The English Bill of Rights, 1689
In the later 17th century, the relative powers of English Parliament and monarch were debated in historical arguments that reached back to Magna Carta and beyond. In A Full and Clear Answer (1681), Robert Brady rejected the idea that Magna Carta referred to a true parliament on whose consent the king depended, against arguments made by William Petyt in The Antient Right of the Commons Asserted (1680). Brady's arguments may have been stronger, but Petyt and others were buoyed, as often in the period, by appeals to history and Magna Carta to locate the origins of English rights and the limits of governmental power. On another side of these arguments were theorists like John Locke, who in his Two Treatises on Government (1692) developed an account of the origin of individual rights and government based on natural law rather than the distant English past. Like Petyt, Locke famously championed a limited government accountable to the people, an idea that would have a significant impact in America.
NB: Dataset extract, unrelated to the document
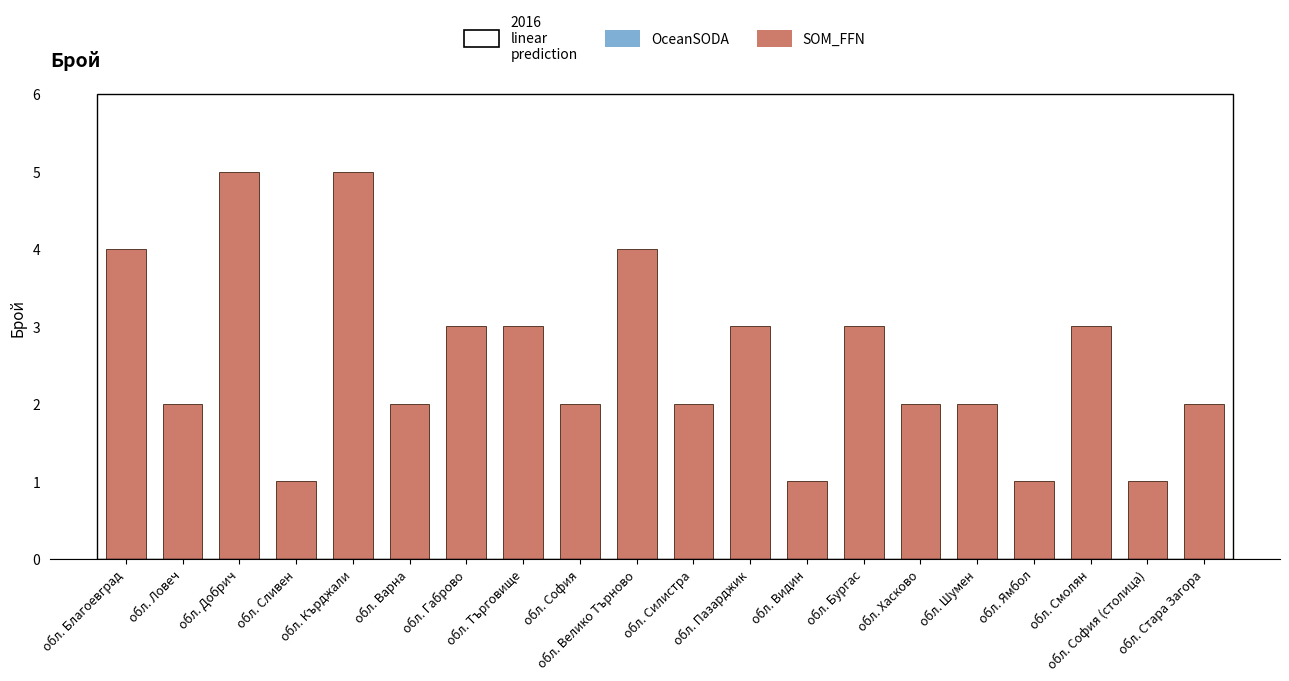

What is the label of the 8th bar from the right?

обл. Видин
Published in the same year as Petyt's tract, Hawles's The Englishman's Right reminded of the independence and the solemn duty of juries, which he called the foundation of English liberty. More influential was Henry Care's compilation of basic English "constitutional" laws and liberties (1682), with commentary: these included Magna Carta, the writ of habeas corpus, and the Petition of Right.
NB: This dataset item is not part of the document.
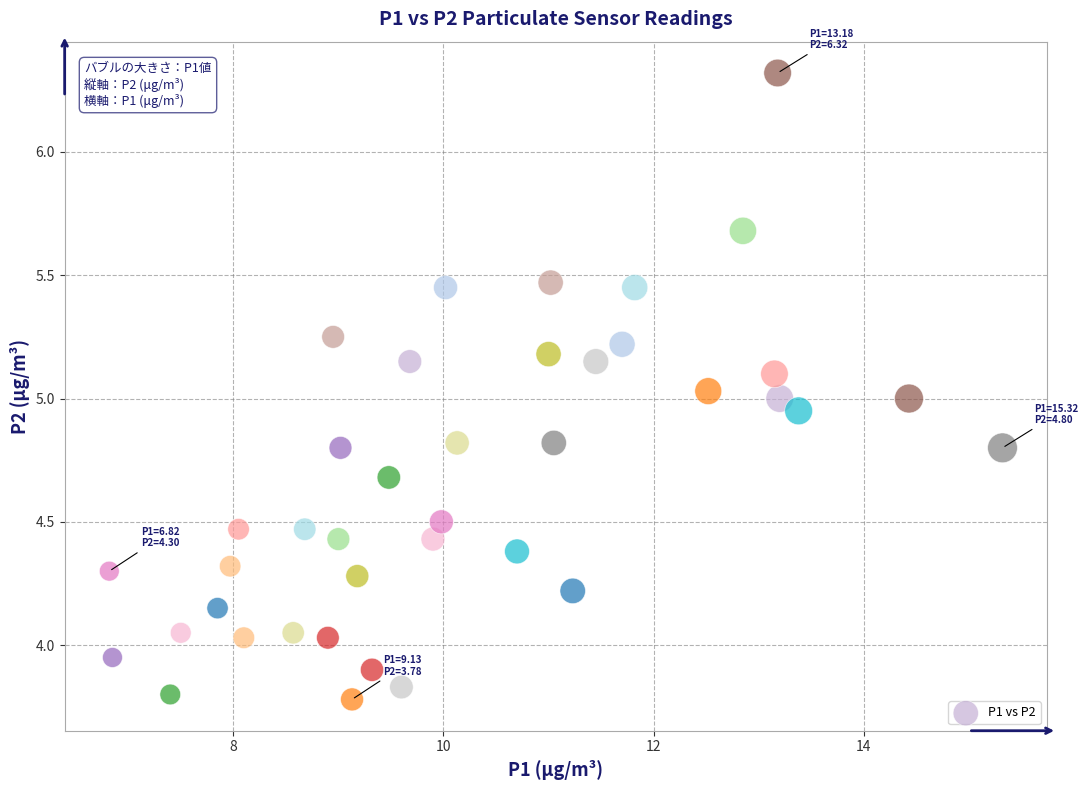

What is the range of Y values (max minus min)?

2.5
Works like these helped set the stage for 1689, and the accession to the throne of William and Mary. The co-regents were presented with the Declaration of Rights in March, followed in statutory form by the Bill of Rights. The English Bill of Rights was to become deeply important for constitutional thought in England, America and beyond. It stipulated, among other things, that monarchs would not tax without the agreement of Parliament; would not interfere in the law, or in Parliamentary elections; that freedom of speech in Parliament was guaranteed; that trial juries must be qualified; and that excessive fines and cruel punishments were prohibited.